B. Değerlendirme ve Gerekçe
Uyuşmazlık, vekalet sözleşmesinden kaynaklanan alacak istemine ilişkindir.
Bir mahkemenin Yargıtay Dairesince verilen bozma kararına uyması sonunda, kendisi için o kararda gösterilen şekilde inceleme ve araştırma yaparak, yine o kararda belirtilen hukuki esaslar gereğince hüküm verme yükümlülüğü doğar.
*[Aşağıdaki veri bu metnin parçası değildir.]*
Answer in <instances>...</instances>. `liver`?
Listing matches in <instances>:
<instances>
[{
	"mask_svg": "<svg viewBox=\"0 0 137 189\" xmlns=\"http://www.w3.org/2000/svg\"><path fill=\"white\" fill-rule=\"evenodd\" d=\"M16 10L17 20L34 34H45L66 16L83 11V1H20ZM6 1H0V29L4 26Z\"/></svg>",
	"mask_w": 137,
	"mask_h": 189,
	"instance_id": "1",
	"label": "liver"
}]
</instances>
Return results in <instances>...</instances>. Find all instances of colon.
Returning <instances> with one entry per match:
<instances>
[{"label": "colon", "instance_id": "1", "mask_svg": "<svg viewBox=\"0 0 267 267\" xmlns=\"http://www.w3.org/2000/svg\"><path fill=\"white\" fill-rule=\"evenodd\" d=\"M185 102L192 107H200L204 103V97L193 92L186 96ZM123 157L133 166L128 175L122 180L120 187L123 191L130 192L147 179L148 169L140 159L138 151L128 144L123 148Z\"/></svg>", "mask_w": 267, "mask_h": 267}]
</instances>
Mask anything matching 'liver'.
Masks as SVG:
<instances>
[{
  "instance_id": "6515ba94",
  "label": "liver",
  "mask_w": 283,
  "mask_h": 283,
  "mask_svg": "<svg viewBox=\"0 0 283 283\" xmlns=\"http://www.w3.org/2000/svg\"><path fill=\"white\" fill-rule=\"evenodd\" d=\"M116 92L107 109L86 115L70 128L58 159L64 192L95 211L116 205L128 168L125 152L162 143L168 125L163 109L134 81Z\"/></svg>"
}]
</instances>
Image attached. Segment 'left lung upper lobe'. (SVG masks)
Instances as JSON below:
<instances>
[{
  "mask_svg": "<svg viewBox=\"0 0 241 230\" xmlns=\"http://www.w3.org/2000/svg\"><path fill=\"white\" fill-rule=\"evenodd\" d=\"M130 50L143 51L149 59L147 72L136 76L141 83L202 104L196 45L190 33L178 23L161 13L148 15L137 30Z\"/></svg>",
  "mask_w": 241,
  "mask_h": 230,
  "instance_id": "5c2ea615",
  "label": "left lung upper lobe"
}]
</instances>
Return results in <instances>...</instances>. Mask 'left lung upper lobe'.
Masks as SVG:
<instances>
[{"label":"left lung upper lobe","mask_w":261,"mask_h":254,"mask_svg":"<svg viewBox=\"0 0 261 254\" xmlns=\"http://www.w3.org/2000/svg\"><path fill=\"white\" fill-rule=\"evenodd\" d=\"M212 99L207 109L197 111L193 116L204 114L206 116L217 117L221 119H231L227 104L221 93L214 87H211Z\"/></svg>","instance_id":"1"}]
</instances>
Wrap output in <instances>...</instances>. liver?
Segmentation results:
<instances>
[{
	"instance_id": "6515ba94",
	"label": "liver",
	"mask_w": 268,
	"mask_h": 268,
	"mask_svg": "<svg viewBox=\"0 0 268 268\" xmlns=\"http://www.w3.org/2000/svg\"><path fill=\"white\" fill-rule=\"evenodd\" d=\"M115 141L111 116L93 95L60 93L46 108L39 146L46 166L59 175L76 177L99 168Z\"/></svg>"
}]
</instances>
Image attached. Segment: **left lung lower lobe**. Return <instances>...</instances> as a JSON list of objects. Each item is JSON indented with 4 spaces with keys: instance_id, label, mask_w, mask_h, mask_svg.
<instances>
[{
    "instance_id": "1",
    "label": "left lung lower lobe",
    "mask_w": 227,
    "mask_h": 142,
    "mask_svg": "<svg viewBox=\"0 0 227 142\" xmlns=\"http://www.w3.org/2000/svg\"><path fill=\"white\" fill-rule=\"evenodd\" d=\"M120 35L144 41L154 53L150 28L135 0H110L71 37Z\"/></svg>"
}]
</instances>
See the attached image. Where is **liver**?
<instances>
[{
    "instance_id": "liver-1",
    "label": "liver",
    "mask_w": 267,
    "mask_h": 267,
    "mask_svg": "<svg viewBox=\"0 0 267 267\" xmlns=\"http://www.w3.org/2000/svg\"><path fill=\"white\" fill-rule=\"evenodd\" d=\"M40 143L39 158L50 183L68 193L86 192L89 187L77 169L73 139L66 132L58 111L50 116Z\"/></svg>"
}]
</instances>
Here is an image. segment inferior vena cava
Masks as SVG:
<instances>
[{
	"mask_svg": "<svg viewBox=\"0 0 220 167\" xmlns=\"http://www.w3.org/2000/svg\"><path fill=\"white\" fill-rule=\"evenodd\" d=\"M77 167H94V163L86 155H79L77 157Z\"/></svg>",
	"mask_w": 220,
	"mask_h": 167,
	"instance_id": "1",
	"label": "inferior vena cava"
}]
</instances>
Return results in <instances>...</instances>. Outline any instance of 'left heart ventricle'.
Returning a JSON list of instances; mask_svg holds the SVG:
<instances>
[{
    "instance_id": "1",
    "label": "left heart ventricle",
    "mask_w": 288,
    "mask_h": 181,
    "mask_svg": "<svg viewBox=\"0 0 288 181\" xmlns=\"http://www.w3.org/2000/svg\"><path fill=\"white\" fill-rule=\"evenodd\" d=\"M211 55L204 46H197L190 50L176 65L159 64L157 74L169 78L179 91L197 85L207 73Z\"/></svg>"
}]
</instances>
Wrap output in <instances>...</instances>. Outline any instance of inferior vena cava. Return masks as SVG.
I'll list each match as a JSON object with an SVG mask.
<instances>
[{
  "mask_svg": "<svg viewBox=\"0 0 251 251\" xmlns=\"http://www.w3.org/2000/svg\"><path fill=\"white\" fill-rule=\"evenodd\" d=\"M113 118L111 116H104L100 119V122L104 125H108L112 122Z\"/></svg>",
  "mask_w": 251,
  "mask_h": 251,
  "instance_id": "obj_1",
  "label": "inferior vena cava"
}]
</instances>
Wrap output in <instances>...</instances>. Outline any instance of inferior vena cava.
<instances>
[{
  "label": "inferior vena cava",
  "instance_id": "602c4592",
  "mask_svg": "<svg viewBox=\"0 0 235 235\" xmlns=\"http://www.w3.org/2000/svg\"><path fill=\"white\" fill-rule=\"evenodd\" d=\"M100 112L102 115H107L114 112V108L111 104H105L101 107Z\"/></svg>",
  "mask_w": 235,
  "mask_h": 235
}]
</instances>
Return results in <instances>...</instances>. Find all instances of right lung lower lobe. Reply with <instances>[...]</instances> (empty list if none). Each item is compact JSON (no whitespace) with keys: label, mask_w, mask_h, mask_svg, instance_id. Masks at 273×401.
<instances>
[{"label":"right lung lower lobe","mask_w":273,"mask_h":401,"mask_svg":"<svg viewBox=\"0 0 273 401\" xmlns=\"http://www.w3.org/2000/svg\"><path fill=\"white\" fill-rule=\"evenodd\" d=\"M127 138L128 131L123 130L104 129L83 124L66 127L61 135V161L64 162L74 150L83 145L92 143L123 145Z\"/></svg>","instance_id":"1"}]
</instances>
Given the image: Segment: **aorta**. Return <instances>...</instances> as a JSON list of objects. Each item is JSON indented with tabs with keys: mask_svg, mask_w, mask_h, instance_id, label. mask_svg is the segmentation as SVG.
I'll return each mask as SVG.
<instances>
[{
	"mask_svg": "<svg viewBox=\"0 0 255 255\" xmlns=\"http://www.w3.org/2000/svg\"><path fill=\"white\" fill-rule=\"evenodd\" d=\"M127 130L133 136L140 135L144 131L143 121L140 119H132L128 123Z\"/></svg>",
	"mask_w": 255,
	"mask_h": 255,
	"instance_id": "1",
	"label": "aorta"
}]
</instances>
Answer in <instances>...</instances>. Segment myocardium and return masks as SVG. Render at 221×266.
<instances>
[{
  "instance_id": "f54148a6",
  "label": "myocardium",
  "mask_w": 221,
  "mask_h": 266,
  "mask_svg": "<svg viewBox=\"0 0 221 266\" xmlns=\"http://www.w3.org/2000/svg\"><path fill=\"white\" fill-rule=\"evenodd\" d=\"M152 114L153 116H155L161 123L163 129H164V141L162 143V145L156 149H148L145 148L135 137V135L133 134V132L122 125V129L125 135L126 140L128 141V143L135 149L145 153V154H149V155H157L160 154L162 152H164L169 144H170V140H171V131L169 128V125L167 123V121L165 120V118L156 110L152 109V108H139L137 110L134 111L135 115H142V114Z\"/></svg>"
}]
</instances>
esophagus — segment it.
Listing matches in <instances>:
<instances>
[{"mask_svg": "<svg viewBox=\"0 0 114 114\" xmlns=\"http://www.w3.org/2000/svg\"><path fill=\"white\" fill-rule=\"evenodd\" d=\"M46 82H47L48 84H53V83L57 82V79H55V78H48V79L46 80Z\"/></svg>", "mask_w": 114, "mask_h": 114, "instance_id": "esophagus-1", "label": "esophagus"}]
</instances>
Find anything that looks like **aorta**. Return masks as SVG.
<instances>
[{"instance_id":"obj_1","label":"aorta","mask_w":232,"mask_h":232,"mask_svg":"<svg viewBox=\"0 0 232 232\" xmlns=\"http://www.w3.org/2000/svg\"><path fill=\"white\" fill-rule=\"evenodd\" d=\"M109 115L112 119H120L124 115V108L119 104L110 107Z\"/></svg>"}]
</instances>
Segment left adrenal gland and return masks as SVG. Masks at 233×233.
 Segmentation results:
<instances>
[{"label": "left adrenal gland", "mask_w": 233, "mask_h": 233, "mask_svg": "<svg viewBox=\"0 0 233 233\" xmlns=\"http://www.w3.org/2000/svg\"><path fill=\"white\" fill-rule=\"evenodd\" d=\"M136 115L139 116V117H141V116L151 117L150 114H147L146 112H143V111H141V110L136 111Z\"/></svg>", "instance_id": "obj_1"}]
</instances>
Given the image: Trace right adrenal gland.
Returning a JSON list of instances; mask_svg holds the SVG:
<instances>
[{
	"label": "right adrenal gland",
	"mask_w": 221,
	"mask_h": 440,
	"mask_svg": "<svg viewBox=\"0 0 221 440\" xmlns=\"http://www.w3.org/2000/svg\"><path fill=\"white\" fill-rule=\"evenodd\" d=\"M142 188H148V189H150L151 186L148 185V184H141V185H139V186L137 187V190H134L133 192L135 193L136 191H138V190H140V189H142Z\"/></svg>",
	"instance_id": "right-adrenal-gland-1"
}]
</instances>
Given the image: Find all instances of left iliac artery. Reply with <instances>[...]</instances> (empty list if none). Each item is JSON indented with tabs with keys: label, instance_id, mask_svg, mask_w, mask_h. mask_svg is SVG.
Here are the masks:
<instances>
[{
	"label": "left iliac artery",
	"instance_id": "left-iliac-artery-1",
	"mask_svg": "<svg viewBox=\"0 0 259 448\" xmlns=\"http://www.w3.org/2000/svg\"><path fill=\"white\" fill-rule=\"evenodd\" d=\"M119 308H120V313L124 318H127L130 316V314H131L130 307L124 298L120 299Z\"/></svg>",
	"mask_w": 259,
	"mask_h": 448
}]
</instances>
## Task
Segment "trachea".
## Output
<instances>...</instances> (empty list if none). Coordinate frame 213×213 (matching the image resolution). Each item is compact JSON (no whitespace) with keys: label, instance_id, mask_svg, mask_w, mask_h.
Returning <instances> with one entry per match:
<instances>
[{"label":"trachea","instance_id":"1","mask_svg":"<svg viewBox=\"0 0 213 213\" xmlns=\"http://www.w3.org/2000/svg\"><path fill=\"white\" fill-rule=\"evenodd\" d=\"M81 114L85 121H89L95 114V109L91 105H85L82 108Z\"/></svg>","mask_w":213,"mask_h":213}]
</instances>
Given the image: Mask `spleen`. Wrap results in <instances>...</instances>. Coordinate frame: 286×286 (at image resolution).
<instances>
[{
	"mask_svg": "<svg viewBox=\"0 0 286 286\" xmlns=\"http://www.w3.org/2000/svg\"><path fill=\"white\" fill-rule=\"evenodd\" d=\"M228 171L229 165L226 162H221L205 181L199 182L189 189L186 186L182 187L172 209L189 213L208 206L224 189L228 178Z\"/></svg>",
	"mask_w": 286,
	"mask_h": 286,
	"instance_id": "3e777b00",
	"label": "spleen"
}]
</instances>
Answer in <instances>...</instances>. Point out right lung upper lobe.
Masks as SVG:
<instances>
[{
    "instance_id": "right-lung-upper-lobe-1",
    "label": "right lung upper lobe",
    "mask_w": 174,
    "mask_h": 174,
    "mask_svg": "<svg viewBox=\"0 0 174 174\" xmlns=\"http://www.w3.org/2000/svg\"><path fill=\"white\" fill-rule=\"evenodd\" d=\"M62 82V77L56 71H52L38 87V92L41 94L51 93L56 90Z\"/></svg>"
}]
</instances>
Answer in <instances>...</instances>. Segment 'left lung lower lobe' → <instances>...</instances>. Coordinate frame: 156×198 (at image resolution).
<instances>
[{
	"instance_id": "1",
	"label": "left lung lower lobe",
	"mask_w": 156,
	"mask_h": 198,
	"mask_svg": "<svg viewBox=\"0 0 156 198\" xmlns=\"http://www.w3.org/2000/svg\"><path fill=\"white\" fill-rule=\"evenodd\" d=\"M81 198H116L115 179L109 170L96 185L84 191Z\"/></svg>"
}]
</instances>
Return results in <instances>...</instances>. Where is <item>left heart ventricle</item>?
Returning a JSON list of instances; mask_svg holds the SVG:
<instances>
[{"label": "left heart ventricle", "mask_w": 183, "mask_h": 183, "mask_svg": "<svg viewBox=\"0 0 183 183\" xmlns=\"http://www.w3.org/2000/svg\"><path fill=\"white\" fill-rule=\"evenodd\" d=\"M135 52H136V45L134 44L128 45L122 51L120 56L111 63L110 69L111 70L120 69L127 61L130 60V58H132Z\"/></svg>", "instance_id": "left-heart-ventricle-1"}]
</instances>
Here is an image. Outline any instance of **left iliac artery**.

Usuli kazanılmış hak olarak tanımlanan bu olgu mahkemeye, hükmüne uyduğu Yargıtay bozma kararında belirtilen çerçevede işlem yapma ve hüküm kurma zorunluluğu getirmektedir (09.05.1960 tarihli ve 21/9 sayılı YİBK).
Mahkemece uyulmasına karar verilen bozma ilamı doğrultusunda inceleme yapıldığı, bozmanın kapsamı dışında kalan hususların incelenmesinin artık mümkün olmadığı, dava tarihi itibariyle henüz azledilmemiş ya da istifa etmemiş davacı avukatın, kesinleşmemiş işler yönünden muaccel hale gelmiş bir vekalet ücreti alacağı da bulunmadığından bunu talep etme hakkı da olmadığı anlaşılmakla davacı vekilinin temyiz itirazının reddi ile usul ve kanuna uygun bulunan kararın onanmasına karar verilmiştir.
VI. KARAR
Açıklanan sebeplerle;
Temyiz olunan Mahkeme kararının 1086 sayılı Hukuk Usulü Muhakemeleri Kanunu'nun (HUMK) 439 uncu maddesi uyarınca ONANMASINA,
Aşağıda yazılı bakiye temyiz harcının temyiz edene yükletilmesine,
6100 sayılı Hukuk Muhakemeleri Kanunu'nun Geçici 3 üncü maddesi atfıyla HUMK'un 440 ıncı maddesi gereğince karar düzeltme yolu kapalı olmak üzere,
07.01.2025 tarihinde oy birliği ile karar verildi.